Advanced LLM Evaluation Techniques
As LLMs develop into more sophisticated, so do the techniques for evaluating them. Let's explore some advanced evaluation methods using MLflow.
Retrieval-Augmented Generation (RAG) Evaluation
RAG systems mix the ability of retrieval-based and generative models. Evaluating RAG systems requires assessing each the retrieval and generation components. Here's how you'll be able to arrange a RAG system and evaluate it using MLflow:
from langchain.document_loaders import WebBaseLoader from langchain.text_splitter import CharacterTextSplitter from langchain.embeddings import OpenAIEmbeddings from langchain.vectorstores import Chroma from langchain.chains import RetrievalQA from langchain.llms import OpenAI # Load and preprocess documents loader = WebBaseLoader(["https://mlflow.org/docs/latest/index.html"]) documents = loader.load() text_splitter = CharacterTextSplitter(chunk_size=1000, chunk_overlap=0) texts = text_splitter.split_documents(documents) # Create vector store embeddings = OpenAIEmbeddings() vectorstore = Chroma.from_documents(texts, embeddings) # Create RAG chain llm = OpenAI(temperature=0) qa_chain = RetrievalQA.from_chain_type( llm=llm, chain_type="stuff", retriever=vectorstore.as_retriever(), return_source_documents=True ) # Evaluation function def evaluate_rag(query): result = qa_chain({"query": query}) return result["result"], [doc.page_content for doc in result["source_documents"]] # Prepare evaluation data eval_questions = [ "What is MLflow?", "How does MLflow handle experiment tracking?", "What are the main components of MLflow?" ] # Evaluate using MLflow with mlflow.start_run(): for query in eval_questions: answer, sources = evaluate_rag(query) mlflow.log_param(f"query", query) mlflow.log_metric("num_sources", len(sources)) mlflow.log_text(answer, f"answer_{query}.txt") for i, source in enumerate(sources): mlflow.log_text(source, f"source_{query}_{i}.txt") # Log custom metrics mlflow.log_metric("avg_sources_per_question", sum(len(evaluate_rag(q)[1]) for q in eval_questions) / len(eval_questions))

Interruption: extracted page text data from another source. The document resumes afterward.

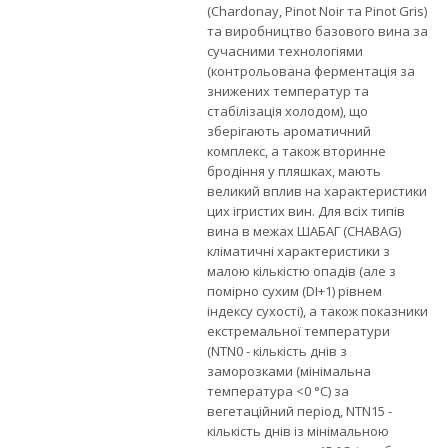
(Chardonay, Pinot Noir та Pinot Gris)
та виробництво базового вина за
сучасними технологіями
(контрольована ферментація за
знижених температур та
стабілізація холодом), що
зберігають ароматичний
комплекс, а також вторинне
бродіння у пляшках, мають
великий вплив на характеристики
цих ігристих вин. Для всіх типів
вина в межах ШАБАГ (CHABAG)
кліматичні характеристики з
малою кількістю опадів (але з
помірно сухим (DI+1) рівнем
індексу сухості), а також показники
екстремальної температури
(NTN0 - кількість днів з
заморозками (мінімальна
температура <0 °C) за
вегетаційний період, NTN15 -
кількість днів із мінімальною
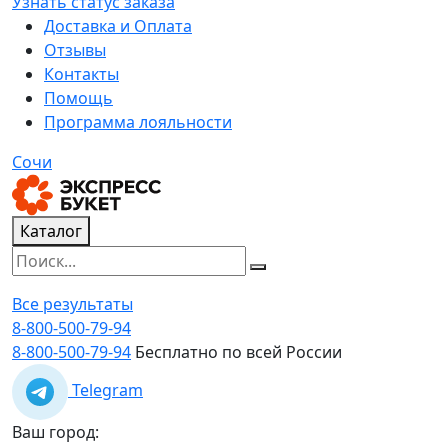
Узнать статус заказа
Доставка и Оплата
Отзывы
Контакты
Помощь
Программа лояльности
Сочи
Каталог
Все результаты
8-800-500-79-94
8-800-500-79-94
Бесплатно по всей России
Telegram
Ваш город:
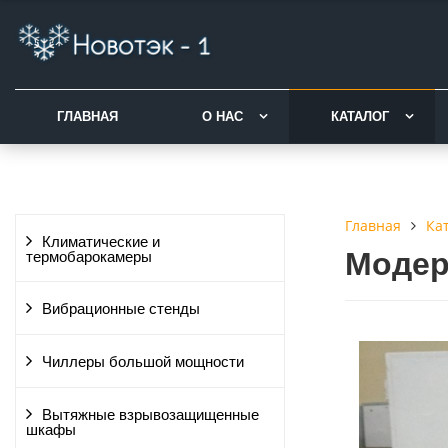
ГЛАВНАЯ
О НАС
КАТАЛОГ
Ка
Главная
Климатические и
Модер
термобарокамеры
Вибрационные стенды
Чиллеры большой мощности
Вытяжные взрывозащищенные
шкафы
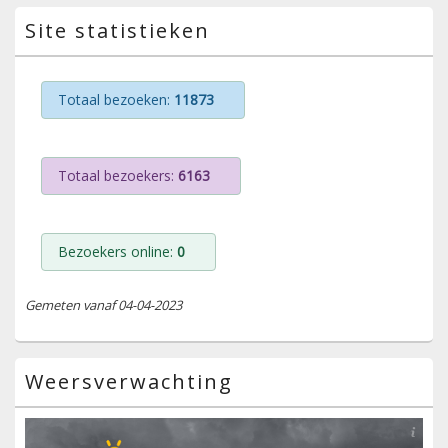
Site statistieken
Totaal bezoeken:
11873
Totaal bezoekers:
6163
Bezoekers online:
0
Gemeten vanaf 04-04-2023
Weersverwachting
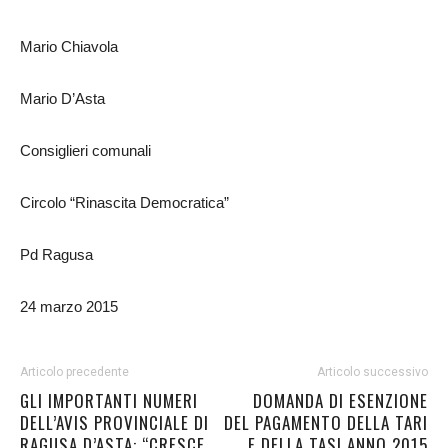
Mario Chiavola
Mario D’Asta
Consiglieri comunali
Circolo “Rinascita Democratica”
Pd Ragusa
24 marzo 2015
Articolo precedente
Articolo successivo
GLI IMPORTANTI NUMERI
DOMANDA DI ESENZIONE
DELL’AVIS PROVINCIALE DI
DEL PAGAMENTO DELLA TARI
RAGUSA D’ASTA: “CRESCE
E DELLA TASI ANNO 2015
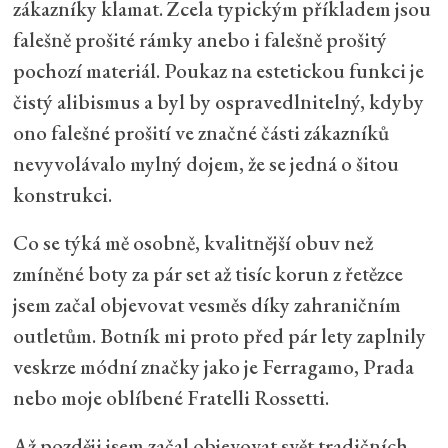
zákazníky klamat. Zcela typickým příkladem jsou
falešně prošité rámky anebo i falešně prošitý
pochozí materiál. Poukaz na estetickou funkci je
čistý alibismus a byl by ospravedlnitelný, kdyby
ono falešné prošití ve značné části zákazníků
nevyvolávalo mylný dojem, že se jedná o šitou
konstrukci.
Co se týká mě osobně, kvalitnější obuv než
zmíněné boty za pár set až tisíc korun z řetězce
jsem začal objevovat vesměs díky zahraničním
outletům. Botník mi proto před pár lety zaplnily
veskrze módní značky jako je Ferragamo, Prada
nebo moje oblíbené Fratelli Rossetti.
Až později jsem začal objevovat svět tradičních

This instance sets up a RAG system using LangChain and Chroma, then evaluates it by logging questions, answers, retrieved sources, and custom metrics to MLflow.

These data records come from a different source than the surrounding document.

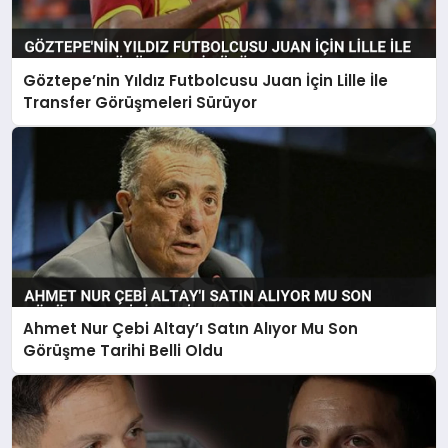
Göztepe’nin Yıldız Futbolcusu Juan İçin Lille İle
Transfer Görüşmeleri Sürüyor
Ahmet Nur Çebi Altay’ı Satın Alıyor Mu Son
Görüşme Tarihi Belli Oldu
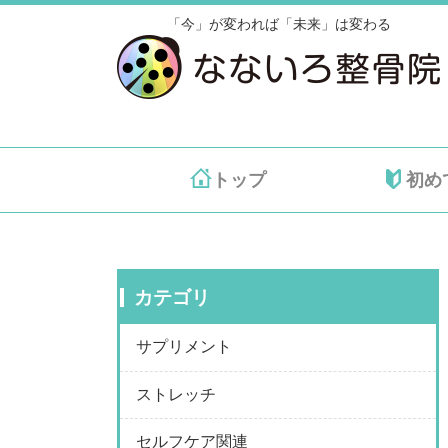
「今」が変われば「未来」は変わる
トップ
初め
カテゴリ
サプリメント
ストレッチ
セルフケア関連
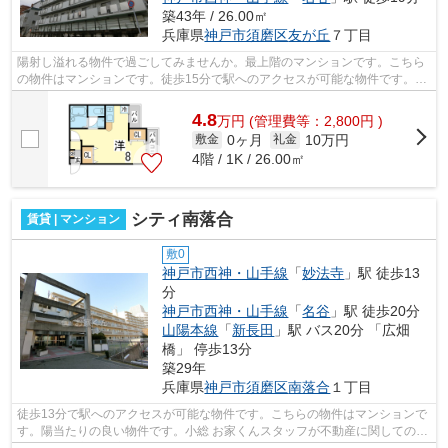
築43年 / 26.00㎡
兵庫県
神戸市須磨区
友が丘
７丁目
陽射し溢れる物件で過ごしてみませんか。最上階のマンションです。こちら
の物件はマンションです。徒歩15分で駅へのアクセスが可能な物件です。小
総なら、神戸市須磨区エリアの賃貸情...
4.8
万
円
(管理費等：2,800円 )
0ヶ月
10万円
敷金
礼金
4階 / 1K / 26.00㎡
シティ南落合
賃貸 | マンション
敷0
神戸市西神・山手線
「
妙法寺
」駅 徒歩13
分
神戸市西神・山手線
「
名谷
」駅 徒歩20分
山陽本線
「
新長田
」駅 バス20分 「広畑
橋」 停歩13分
築29年
兵庫県
神戸市須磨区
南落合
１丁目
徒歩13分で駅へのアクセスが可能な物件です。こちらの物件はマンションで
す。陽当たりの良い物件です。小総 お家くんスタッフが不動産に関してのご
質問を、丁寧にお応え致します。078-...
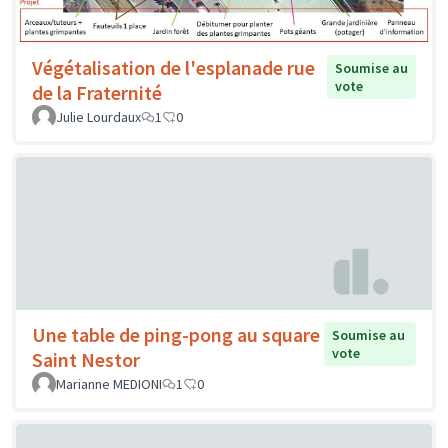
Végétalisation de l'esplanade rue
Soumise au
vote
de la Fraternité
Julie Lourdaux
1
0
Une table de ping-pong au square
Soumise au
vote
Saint Nestor
Marianne MEDIONI
1
0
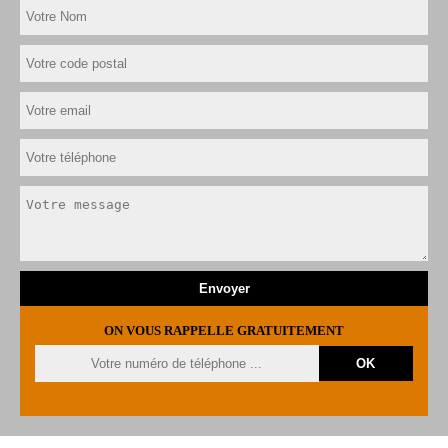
ON VOUS RAPPELLE GRATUITEMENT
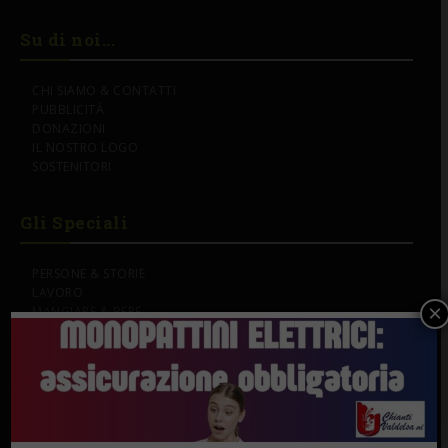
Su di noi...
CHI SIAMO & CONTATTI
PUBBLICITÀ
DONAZIONI
IL NOSTRO LOGO
SOSTENITORI
Gli Speciali
PERSONE & STORIE
LAVORO
×
MANGIARE & BERE
CRONACA
SEGUI IL GAZZETTINO DEL CHIANTI SU:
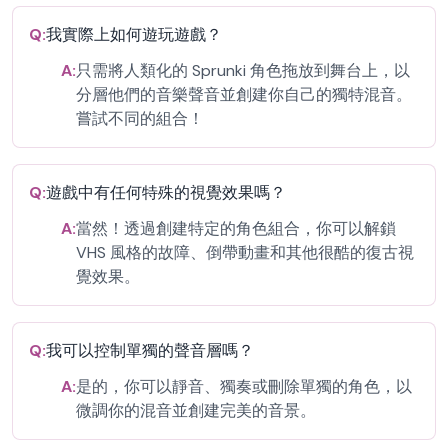
Q:
我實際上如何遊玩遊戲？
A:
只需將人類化的 Sprunki 角色拖放到舞台上，以
分層他們的音樂聲音並創建你自己的獨特混音。
嘗試不同的組合！
Q:
遊戲中有任何特殊的視覺效果嗎？
A:
當然！透過創建特定的角色組合，你可以解鎖
VHS 風格的故障、倒帶動畫和其他很酷的復古視
覺效果。
Q:
我可以控制單獨的聲音層嗎？
A:
是的，你可以靜音、獨奏或刪除單獨的角色，以
微調你的混音並創建完美的音景。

The way in which you chunk your documents can significantly impact RAG performance. MLflow can assist you to evaluate different chunking strategies:
This script evaluates different combos of chunk sizes, overlaps, and splitting methods, logging the outcomes to MLflow for straightforward comparison.

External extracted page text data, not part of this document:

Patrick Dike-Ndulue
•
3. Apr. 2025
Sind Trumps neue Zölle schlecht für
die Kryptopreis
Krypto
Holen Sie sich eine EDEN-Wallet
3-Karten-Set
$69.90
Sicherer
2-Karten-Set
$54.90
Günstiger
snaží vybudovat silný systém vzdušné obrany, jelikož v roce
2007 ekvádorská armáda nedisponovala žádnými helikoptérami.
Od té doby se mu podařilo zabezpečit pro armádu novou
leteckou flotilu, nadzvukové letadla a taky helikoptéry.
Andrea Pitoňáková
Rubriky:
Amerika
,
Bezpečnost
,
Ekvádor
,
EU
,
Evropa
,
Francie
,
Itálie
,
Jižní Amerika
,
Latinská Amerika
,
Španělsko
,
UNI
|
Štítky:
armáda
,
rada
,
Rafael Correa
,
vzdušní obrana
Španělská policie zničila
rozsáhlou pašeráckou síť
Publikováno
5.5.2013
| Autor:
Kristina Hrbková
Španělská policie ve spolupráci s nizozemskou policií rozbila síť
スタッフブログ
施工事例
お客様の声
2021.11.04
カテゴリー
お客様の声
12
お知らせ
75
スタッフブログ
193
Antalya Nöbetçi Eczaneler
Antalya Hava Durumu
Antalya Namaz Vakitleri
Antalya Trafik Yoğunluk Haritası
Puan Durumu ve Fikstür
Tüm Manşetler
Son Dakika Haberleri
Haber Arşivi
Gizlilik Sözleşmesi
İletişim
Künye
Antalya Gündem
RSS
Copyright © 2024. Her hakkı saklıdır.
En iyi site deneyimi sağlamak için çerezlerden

MLflow provides various ways to visualise your LLM evaluation results. Listed below are some techniques:
You possibly can create custom visualizations of your evaluation results using libraries like Matplotlib or Plotly, then log them as artifacts:
This function creates a line plot comparing a selected metric across multiple runs and logs it as an artifact.